Une simple prise de sang
Restait à savoir si les taux d’HSP70 produits par les cellules cancéreuses était suffisants pour être détectés et quantifiés dans le sang. L’équipe a alors ouvert une étude clinique pilote incluant des patients atteints d’un cancer du sein et du poumon, hospitalisés au CGFL et au CHRU de Besançon, afin de déterminer s’il était possible de détecter et quantifier les HSP70-exosomes dans leur sang. Cette dernière a non seulement mis en évidence que « le taux de HSP70-exosomes circulants est augmenté chez les patients atteints d’un cancer à un stade métastatique comparé aux non-métastatiques et aux donneurs sains. Mais également que celui-ci est inversement corrélé à la réponse au traitement, et, par conséquent, que le suivi du taux de HSP70 dans les exosomes pourrait être utile dans la prédiction de la réponse au traitement ».
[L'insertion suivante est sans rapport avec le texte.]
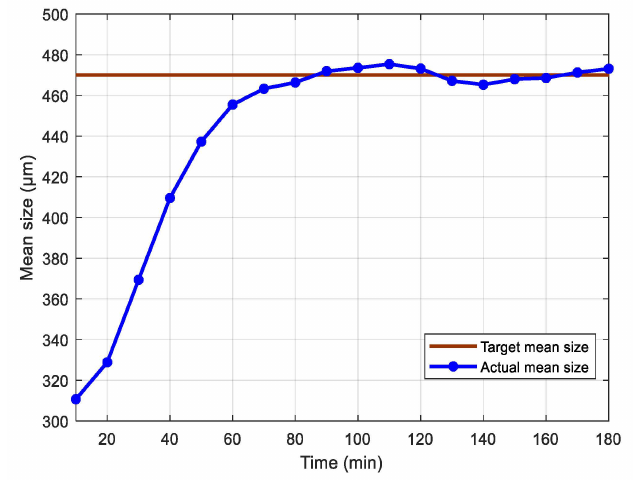
Figure 8. Mean crystal size profiles for NMPC.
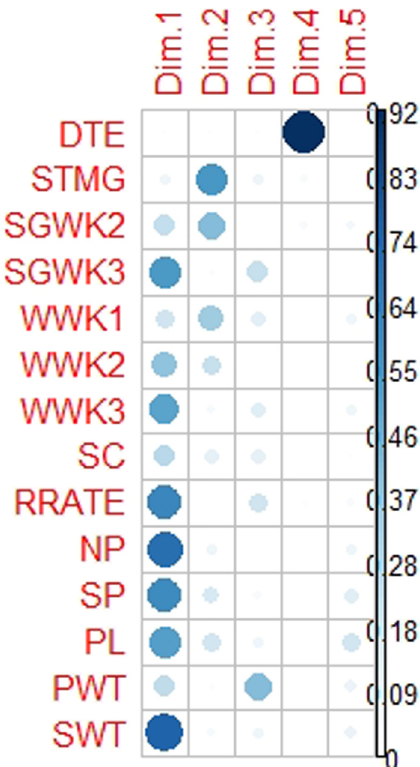
Figure 7: The contribution of various variables to DIM 1 to DIM 5. SGK1 – stem greenness in week 1; SGWK2 – stem greenness in week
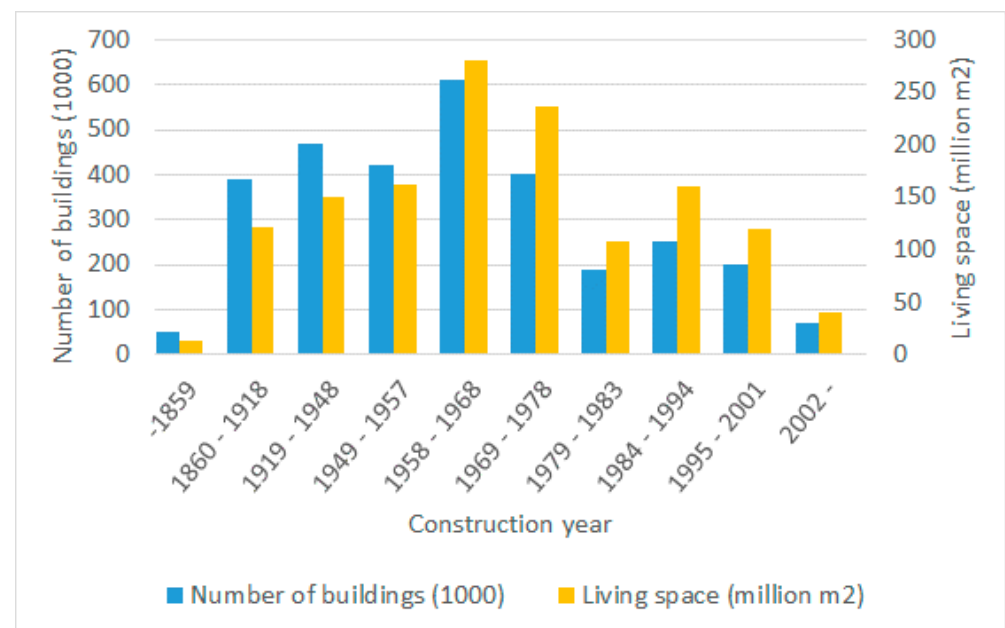
Figure 3. The German apartment buildings based on the construction year (data retrieved from [29]). Table 5. Average U-values in German residential buildings (W / m 2 K) (data retrieved from [29]). Construction Year Wall Roof Floor Window until 1978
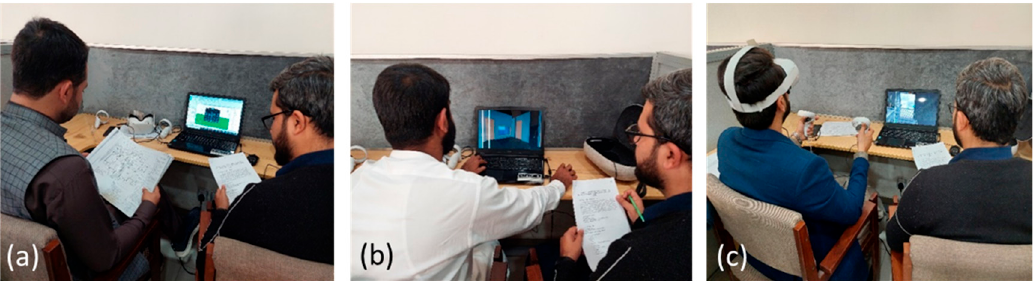
Figure 4. Participants performing design review tasks in ( a ) paper-based drawing, ( b ) monitor-based drawing, and ( c ) Oculus Quest 2-based drawing.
Par ces avancées notoires, En 2017, Carmen Garrido décrochait déjà le premier prix Ruban rose “avenir”, démontrant tout l’intérêt de ces travaux et leur potentiel futur. Ainsi quatre ans plus tard, Ruban rose lui décernait cette fois la plus haute distinction : le grand prix, avec à la clé une dotation de 200.000 euros.
« Notre objectif est, à terme, d’obtenir un dépistage précoce du cancer du sein, mais également d’autres cancers, de pouvoir détecter l’apparition possible des métastases et si un patient répond ou pas à sa thérapie anticancéreuse, le tout, juste avec une simple prise de sang, nécessitant le prélèvement de faibles volumes (500 microlitres). Une solution qui limiterait ainsi l’usage, coûteux, contraignants et non sans risque (radiations) des techniques d’imagerie comme le scanner ou la mammographie et qui pourrait être réalisée en ambulatoire par des médecins généralistes », développe la chercheuse. La dotation du prix doit servir à financer une nouvelle étude clinique multicentrique organisée avec la plateforme de recherche translationnelle et de phases précoces du CGFL, en lien avec Berlin, Paris et le CHU de Tours.